【12月29日 AFP】2026年サッカーW杯北中米大会の開幕まで半年となる中、主催者はこれまでで最も厄介な相手となる可能性のある、酷暑への備えを進めている。

開催国の米国、メキシコ、カナダでは気温が上昇して、選手や観客の安全面に加え、未解決のまま多く残る運営上の課題を引き起こしている。

8試合の開催が予定される米ロサンゼルスのSoFiスタジアムには、高さ2メートルを超えるミストファン15台が保管されており、気温が26.7度を超えればスタジアム周辺に展開される。

同スタジアムでは、ピッチから45メートル上の高さにある屋根が観客に日陰を提供。側面にある大きな開口部には太平洋からの風が吹き込み、自然の空調効果を生み出す。

スタジアム運営会社の幹部はAFPの取材に対し、「7万人を収容する建物に、熱気や興奮、活動が加わり、気温が上がる。そこにどう対応するかが重要だ」と述べた。

W杯が行われる16会場のすべてがSoFiスタジアムのように最新設備を備えているわけではなく、カリフォルニア南部は、最もリスクの高い地域とみなされているわけでもない。

25年1月に国際生気象学ジャーナルに掲載された研究は、26年W杯における極端な暑さが選手や審判の健康に「深刻な懸念」をもたらすと警告。特に米国のマイアミやカンザスシティ、ボストン、ニューヨーク、フィラデルフィア、メキシコのモンテレイの6都市が「高リスク」だとしている。

非営利団体フットボール・フォー・フューチャーの報告書によれば、2025年には上記の都市で、人間の耐熱限界とされる暑さ指数(WBGT) 35を超える日が少なくとも1日は報告されたという。

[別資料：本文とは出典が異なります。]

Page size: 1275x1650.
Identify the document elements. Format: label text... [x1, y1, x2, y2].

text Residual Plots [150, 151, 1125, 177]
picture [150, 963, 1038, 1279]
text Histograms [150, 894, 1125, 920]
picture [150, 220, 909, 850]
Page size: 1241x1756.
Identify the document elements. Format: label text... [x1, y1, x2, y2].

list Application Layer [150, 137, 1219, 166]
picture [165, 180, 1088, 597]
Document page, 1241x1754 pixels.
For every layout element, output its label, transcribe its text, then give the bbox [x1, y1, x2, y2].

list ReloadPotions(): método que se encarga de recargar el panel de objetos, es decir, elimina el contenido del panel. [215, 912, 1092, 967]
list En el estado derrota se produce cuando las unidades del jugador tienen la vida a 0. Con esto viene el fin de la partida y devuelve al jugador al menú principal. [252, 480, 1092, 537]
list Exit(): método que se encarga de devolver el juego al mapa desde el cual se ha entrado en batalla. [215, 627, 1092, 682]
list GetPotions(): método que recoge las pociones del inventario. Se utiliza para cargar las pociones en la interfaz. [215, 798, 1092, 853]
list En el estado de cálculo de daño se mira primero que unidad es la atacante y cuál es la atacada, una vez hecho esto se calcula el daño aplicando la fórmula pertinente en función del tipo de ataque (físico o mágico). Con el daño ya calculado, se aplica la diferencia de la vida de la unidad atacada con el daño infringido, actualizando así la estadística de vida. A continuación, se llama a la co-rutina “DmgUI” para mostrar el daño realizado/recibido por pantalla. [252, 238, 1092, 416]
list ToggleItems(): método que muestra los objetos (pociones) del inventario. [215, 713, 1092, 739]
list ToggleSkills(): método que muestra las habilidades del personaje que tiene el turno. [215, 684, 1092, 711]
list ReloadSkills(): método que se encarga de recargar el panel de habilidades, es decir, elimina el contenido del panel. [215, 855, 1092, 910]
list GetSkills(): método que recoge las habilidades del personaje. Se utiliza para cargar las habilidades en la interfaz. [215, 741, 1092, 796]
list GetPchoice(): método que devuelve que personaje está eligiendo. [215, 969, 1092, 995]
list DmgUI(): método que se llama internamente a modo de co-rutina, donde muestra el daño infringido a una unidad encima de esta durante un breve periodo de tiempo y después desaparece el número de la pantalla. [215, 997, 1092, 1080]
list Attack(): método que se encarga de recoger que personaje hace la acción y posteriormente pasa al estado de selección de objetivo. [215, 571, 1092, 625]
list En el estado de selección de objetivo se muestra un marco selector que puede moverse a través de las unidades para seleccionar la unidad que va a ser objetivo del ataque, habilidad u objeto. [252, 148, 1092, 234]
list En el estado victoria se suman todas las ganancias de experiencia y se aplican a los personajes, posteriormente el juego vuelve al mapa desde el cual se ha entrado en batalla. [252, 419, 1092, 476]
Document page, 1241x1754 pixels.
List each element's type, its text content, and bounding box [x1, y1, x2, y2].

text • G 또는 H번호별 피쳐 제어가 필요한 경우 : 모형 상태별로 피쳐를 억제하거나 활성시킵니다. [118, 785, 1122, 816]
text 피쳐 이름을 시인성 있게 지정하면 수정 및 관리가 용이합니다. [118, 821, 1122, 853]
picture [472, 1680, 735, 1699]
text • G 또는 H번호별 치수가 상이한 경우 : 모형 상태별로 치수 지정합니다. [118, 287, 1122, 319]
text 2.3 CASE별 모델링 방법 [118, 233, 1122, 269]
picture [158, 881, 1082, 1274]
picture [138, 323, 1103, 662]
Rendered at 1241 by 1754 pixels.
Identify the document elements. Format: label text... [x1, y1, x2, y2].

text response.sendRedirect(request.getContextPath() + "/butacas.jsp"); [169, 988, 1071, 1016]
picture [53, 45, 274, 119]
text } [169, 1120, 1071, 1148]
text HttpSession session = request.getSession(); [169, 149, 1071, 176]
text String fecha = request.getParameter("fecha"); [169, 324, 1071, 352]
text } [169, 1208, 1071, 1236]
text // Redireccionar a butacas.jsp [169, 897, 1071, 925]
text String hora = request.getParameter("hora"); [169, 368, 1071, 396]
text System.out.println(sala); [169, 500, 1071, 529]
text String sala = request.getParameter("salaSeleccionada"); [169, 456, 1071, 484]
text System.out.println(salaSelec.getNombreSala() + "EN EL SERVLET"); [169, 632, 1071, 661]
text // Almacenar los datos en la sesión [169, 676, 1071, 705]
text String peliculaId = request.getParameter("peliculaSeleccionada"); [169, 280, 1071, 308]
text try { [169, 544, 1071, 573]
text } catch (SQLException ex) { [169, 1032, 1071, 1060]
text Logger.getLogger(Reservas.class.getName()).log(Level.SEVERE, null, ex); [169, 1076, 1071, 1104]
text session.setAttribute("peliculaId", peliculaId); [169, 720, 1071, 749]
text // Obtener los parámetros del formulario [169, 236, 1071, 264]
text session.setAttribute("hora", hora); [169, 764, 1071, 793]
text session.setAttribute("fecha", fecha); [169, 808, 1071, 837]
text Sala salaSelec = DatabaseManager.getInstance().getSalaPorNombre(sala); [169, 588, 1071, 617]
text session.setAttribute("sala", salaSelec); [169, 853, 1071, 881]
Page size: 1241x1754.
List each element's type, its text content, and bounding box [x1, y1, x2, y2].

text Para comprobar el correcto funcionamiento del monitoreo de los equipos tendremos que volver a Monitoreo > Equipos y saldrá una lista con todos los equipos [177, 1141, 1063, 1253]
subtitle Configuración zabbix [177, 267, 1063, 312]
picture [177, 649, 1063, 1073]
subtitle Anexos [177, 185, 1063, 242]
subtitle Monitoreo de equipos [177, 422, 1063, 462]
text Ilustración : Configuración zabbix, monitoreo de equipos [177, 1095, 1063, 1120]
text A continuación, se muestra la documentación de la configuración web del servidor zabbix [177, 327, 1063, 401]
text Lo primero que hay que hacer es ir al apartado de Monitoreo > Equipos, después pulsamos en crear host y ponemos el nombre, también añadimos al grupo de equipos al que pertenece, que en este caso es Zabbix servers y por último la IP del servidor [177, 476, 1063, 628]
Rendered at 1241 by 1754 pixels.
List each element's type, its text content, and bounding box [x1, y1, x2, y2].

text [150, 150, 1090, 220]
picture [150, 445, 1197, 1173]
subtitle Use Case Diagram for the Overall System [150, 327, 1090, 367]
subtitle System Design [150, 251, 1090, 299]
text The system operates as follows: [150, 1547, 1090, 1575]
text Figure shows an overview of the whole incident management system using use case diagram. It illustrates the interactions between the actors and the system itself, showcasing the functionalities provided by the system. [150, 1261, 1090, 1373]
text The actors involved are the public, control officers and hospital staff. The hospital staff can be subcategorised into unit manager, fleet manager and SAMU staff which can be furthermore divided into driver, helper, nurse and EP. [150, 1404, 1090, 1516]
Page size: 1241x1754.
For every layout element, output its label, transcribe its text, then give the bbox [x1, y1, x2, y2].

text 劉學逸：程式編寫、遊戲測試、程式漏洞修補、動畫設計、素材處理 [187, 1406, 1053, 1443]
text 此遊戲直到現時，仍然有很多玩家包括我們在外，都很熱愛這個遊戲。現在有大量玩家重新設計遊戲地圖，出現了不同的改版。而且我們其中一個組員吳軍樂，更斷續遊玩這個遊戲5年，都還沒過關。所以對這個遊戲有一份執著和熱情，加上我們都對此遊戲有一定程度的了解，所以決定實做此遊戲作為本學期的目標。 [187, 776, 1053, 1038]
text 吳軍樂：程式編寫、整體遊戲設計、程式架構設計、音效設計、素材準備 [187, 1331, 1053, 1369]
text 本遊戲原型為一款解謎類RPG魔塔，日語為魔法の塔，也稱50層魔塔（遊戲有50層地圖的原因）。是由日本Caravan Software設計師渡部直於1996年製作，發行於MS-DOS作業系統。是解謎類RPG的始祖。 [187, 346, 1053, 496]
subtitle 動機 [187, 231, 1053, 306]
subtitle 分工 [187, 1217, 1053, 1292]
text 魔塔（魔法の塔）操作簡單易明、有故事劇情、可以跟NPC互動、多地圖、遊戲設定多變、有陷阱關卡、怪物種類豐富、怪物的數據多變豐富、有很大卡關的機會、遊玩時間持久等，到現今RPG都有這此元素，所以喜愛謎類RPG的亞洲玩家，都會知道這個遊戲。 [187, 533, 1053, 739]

今年米国で開催されたクラブW杯でも暑さは大きな問題となり、選手や指導者からは不満が噴出した。また、1994年のW杯米国大会も極端な暑さだった。

FIFAはこれに対応するため、コンディションに関係なくW杯の試合で前半22分と後半22分にクーリングブレークを設けることを義務付けた。

25年12月に米首都ワシントンで行われた組み合わせ抽選会後に発表された試合日程では、デーゲームの多くがダラスやヒューストン、アトランタにある空調付きのスタジアムに割り当てられ、リスクが高い会場では夜のキックオフが設定されている。